--- EXERCISE TEXT ---

What are readers supposed to do with this?
Biblical and theological illiteracy leaves people incredibly vulnerable to self-platformed leaders who present their opinions as God endorsed, using copious Bible verses to gain credibility, and routinely use theological terms without defining them. In Tripp’s book, unnamed stowaway doctrines like penal substitutionary atonement and total depravity effectively catechize parents (who, remember, likely are reading because they desire parenting help) into specific and arguably myopic theologies.
The end result is problematic because of the inaccurate or incomplete doctrine it pushes *and also* because of what it neglects. It is embarrassing how easily Christian parenting books coopt deep theological mysteries like the cross and atonement for their own ends. I couldn’t help but reflect how Fleming Rutledge spills 600+ pages of ink in an attempt to plumb these depths in her outstanding book The Crucifixion: Understanding the Death of Jesus Christ. A brief skim of the table of contents can show us how the multiplicity of rich biblical motifs offers us beginner vocabulary for something beyond our ability to name.
Is it acceptable to utilize the theological mysteries of the Christian faith in order to baptize personal opinions about modern parenting practices? And, anthropologically speaking, if one was going to rip a prooftexted opening from an epistle, why not Paul’s greeting to the church in Ephesus? Or Corinth?
What a markedly different anthropological starting point if we begin to expand our starting lens:
Which again highlights how selective reading leaves us all the poorer. Perhaps you may be thinking that, given Tripp’s publication timeline, this is a problem in our past, that today’s standards are up to date.
Unfortunately, no. In fact, I’d argue that the Christian parenting experts of earlier decades were proto-influencers simply ahead of the curve of the current flood of self-platformed teachers and pastors who utilize theological and biblical takes to speak omnicompetently into every area of a believer’s life. Case in point: as I was writing this article today, someone on instagram shared a page from the NIV Adventure Bible. Have a look:
This scandalously inaccurate study note ignores Jesus’ direct explanation in the text, inserts a supposition regarding “right away” obedience that supports modern Christian parenting ideals, is ironically dangerous given the broader context of Matthew 18, and left me shaking my head, given how Jesus’ Parable of the Two Sons suggests that parents might at least be given permission to stop chanting “delayed-obedience-is-disobedience” at our children.
So what are we to make of all of this? Well, much can be said about how insufficient a nouthetic approach to parenting is, both in its insistence that the pages of Scripture exclusively and comprehensively speak to every area of family life and the inevitable manipulation of the biblical text that results. The book I’m currently writing will include a thorough consideration of the exponential impact of this on the generations formed under its steady drumbeat. For now, I’d like to consider what Tripp’s interpretive choices reveal.
The anthropological focus on humans as sinners, the application of negatively framed adult behaviors to children’s hearts, the call to continual spiritual introspection—all reveal a preferred understanding of God. It’s one that hides in the garden doubting God’s goodness, wanders through a wilderness cowering under a belief that God means people harm, comes alongside the steward who buries the grace of a God he deems harsh and cruel.

--- SUPPLIED MATERIAL ---

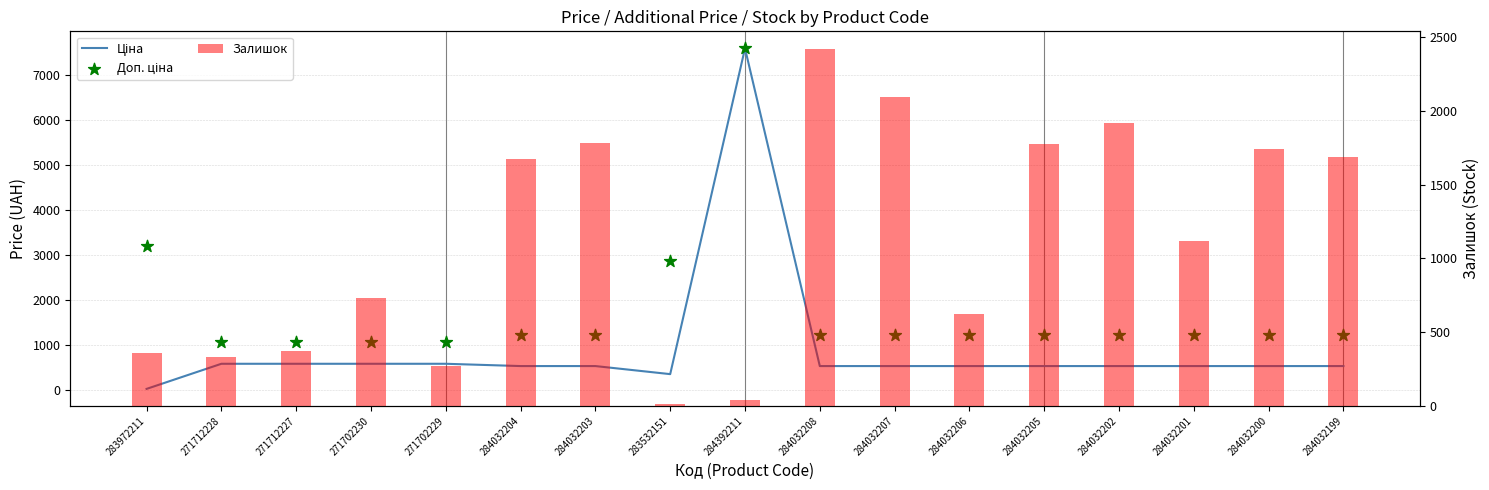

Which series has the largest total across all categories?

Доп. ціна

---

YOUR TASKS:
(a) Summarize the essay on Christian parenting books in two sentences.
(b) Continue the essay on Christian parenting books from the point where it stops.

ANSWERS FOR EACH ITEM:
(a) The essay argues that Tripp's parenting book quietly teaches parents specific, arguably narrow doctrines such as penal substitutionary atonement and total depravity, and uses deep theological mysteries like the cross to back personal opinions about parenting. It adds that the same problem persists today, citing an inaccurate children's Bible study note on obedience, and contends that Tripp's focus on humans as sinners reveals a view of God as harsh and ready to harm.

(b)
Perhaps no iconoclast can shatter the religiosity of Bible-verse-saturated self-help books except an encounter with God Himself. And praise the glorious riches of His grace, the biblical narrative reveals a God who intentionally pursues fallen humanity, inviting us out of our hiding and self-loathing and into His transformative presence. In the garden, He provides clothing and promised restoration. In the wilderness, God makes a way to tabernacle among unclean people, teaching them by His miraculous works and Word that He is not like the treacherous and capricious deities we long to worship. Instead, He carries His people as a father does a son.
And in the fulness of time, God Himself loves the world in this way: He humbles Himself, becoming human, dwelling among us—putting a sinful world to rights as He heals the sick, announces forgiveness of sins, and sets people free—again and again showing us what He is like.
This doesn’t mean we ignore theological doctrines about sin and the need of the human condition, but it does reorient our interpretations around the reality that God loves people.
People, sinners all, are of great worth to Him—even while they are still sinners.
This can be difficult for religious people to accept. We are paralyzed in fear, hiding the grace entrusted to us and then flinging it back in His face, imagining God to be harsh and cruel. We begrudge the fattened calf He lavishes on others and insist on laboring for a favor and belonging that’s always been ours. We calculate wages, totting things up by our human calculators, angered by God’s generosity toward others.
We pore over the Scriptures, indexing verses without end, imagining that in them we have found life. We tie up heavy loads, weighted down with our Bible verses and pages and pages of opinions that stuff others full of words about God in ways that curb their hunger for Jesus Himself.
This is tragic on so many levels, not least because in the most stunning plot twist yet, Christ not only tabernacles among people, but in people, restoring the original anthropological identity of the imago dei, where humans—men, women, and dare-we-say-children—become living icons of a good God.
Interestingly, the temple-adjacent language of idolatry is sprinkled throughout Tripp’s book, a strikingly ironic parallel given how much of the book’s theological framing rewrites God after our own image. As I read chapter after chapter of this, Matthew 7 echoed in my imagination, especially the bit where Jesus invites people to trust in God’s incomparable goodness, because they have experienced times when human parents knew how to give good gifts to their children.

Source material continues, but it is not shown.